# dr. Bas Westerbaan

github scholar

## A characterization of ordered abstract probabilities

24 Dec 2019 [ arXiv · video ]

We prove a Representation Theorem for $$\omega$$-complete effect monoids.

In computer science, especially when dealing with quantum computing or other non-standard models of computation, basic notions in probability theory like “a predicate” vary wildly. There seems to be one constant: the only useful example of an algebra of probabilities is the real unit interval (or a subalgebra of some product of them). In this paper we try to explain this phenomenon. We will show that the structure of the real unit interval naturally arises from a few reasonable assumptions. We do this by studying effect monoids, an abstraction of the algebraic structure of the real unit interval: it has an addition $$x+y$$ which is only defined when $$x+y\leq 1$$ and an involution $$x\mapsto 1-x$$ which make it an effect algebra, in combination with an associative (possibly non-commutative) multiplication. Examples include the unit intervals of ordered rings and Boolean algebras.

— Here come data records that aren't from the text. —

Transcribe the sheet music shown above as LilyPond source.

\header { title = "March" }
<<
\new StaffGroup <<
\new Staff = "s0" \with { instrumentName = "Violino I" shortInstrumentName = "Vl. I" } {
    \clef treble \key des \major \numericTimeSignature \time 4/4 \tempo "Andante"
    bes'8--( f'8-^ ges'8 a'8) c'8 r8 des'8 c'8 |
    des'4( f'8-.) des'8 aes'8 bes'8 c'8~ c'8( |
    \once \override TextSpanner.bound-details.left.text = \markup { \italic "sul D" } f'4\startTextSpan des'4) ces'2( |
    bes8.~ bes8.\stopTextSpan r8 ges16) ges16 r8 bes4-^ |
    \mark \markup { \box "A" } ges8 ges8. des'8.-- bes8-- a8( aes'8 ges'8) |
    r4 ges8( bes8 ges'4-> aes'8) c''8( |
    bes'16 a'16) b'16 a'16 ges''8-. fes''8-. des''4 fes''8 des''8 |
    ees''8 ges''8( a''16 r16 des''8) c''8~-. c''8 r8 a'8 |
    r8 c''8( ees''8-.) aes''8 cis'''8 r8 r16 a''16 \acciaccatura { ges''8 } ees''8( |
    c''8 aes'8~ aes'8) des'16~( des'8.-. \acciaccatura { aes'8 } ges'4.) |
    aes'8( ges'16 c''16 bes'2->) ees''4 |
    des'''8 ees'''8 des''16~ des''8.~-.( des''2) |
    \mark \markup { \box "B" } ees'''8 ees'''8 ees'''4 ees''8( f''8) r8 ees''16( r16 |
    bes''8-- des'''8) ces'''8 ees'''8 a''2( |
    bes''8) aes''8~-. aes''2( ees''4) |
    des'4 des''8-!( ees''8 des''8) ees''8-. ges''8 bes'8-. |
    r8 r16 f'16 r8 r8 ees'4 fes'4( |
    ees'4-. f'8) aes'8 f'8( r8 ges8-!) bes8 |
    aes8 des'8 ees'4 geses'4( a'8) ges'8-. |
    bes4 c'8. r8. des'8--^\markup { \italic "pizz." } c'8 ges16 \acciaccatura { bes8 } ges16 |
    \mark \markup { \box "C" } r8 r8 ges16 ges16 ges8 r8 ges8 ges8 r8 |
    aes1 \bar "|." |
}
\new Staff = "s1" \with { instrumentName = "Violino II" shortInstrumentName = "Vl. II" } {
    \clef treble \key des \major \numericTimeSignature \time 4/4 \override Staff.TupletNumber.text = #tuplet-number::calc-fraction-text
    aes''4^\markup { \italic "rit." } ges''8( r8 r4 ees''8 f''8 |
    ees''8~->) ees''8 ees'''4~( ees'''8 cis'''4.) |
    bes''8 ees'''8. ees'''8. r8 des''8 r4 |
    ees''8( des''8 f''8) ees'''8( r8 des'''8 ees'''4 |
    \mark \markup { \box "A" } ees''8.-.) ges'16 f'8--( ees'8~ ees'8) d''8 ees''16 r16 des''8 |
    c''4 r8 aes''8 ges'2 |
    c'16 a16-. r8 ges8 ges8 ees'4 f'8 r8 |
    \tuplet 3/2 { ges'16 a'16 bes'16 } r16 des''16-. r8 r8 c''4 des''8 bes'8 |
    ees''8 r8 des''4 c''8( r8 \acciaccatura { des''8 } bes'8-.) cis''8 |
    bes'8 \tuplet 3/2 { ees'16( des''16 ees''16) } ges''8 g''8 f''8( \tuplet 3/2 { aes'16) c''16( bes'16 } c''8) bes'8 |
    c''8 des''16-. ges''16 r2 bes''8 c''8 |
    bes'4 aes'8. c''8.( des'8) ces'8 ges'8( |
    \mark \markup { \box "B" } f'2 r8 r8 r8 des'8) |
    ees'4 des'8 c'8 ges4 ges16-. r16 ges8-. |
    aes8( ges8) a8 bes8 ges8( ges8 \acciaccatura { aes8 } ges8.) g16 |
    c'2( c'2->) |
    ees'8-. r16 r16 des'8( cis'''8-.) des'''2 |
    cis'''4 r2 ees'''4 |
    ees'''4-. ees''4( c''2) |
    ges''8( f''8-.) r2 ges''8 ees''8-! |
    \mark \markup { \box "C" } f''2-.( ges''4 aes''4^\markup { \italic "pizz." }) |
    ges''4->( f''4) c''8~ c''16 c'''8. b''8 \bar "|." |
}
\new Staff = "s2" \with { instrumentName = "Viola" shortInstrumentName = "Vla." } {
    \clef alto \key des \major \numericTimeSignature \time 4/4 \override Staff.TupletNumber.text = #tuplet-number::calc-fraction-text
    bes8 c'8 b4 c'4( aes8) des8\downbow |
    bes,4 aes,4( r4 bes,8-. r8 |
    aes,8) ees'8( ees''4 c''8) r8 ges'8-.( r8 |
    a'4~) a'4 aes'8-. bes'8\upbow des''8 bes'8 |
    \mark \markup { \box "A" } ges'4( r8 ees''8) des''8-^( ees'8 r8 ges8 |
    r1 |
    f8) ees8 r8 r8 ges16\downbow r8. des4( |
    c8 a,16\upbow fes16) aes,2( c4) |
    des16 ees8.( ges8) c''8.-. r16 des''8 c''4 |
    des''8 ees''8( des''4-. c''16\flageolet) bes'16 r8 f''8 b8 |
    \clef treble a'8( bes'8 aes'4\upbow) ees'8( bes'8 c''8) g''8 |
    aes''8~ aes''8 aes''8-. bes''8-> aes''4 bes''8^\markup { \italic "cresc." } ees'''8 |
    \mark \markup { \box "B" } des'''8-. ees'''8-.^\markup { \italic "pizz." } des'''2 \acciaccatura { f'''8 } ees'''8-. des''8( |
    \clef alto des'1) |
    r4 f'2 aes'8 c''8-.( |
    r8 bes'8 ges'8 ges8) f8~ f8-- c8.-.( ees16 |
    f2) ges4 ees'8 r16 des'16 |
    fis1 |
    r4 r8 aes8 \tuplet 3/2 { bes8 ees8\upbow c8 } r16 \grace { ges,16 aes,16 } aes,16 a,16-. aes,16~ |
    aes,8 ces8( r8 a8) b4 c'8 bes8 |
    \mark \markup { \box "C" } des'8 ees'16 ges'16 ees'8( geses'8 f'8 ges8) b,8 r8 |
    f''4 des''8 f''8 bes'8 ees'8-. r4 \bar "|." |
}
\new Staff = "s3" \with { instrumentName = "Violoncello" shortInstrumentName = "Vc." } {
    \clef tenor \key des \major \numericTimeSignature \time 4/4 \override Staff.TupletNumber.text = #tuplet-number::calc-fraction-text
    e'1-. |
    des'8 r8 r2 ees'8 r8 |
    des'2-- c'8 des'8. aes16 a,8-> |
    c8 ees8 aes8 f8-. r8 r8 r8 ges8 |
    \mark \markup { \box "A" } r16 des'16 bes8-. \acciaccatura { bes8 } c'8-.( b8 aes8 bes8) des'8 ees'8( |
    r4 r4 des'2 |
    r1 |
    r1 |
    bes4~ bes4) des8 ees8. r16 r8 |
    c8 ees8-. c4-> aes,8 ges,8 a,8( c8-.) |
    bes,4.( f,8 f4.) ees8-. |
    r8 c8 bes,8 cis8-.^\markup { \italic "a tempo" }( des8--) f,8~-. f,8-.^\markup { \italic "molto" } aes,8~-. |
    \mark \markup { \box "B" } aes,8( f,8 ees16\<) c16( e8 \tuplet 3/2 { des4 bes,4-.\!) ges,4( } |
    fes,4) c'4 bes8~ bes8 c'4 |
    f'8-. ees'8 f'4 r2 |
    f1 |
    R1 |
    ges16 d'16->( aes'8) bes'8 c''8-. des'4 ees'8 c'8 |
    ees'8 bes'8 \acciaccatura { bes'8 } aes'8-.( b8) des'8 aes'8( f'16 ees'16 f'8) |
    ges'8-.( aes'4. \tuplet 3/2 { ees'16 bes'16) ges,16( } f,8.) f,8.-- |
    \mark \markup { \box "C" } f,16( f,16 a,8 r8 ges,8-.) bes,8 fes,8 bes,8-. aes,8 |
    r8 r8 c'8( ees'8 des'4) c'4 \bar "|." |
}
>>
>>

We present a structure theory for effect monoids that are $$\omega$$-complete, i.e. where every increasing sequence has a supremum. We show that any $$\omega$$-complete effect monoid embeds into the direct sum of a Boolean algebra and the unit interval of a commutative unital C*-algebra. Intuitively then, each such effect monoid splits up into a ‘sharp’ part represented by the Boolean algebra, and a ‘probabilistic’ part represented by the commutative C*-algebra.

Some consequences of this characterization are that the multiplication must always be commutative, and that the unique $$\omega$$-complete effect monoid without zero divisors and more than 2 elements must be the real unit interval. Our results give an algebraic characterization and motivation for why any physical or logical theory would represent probabilities by real numbers.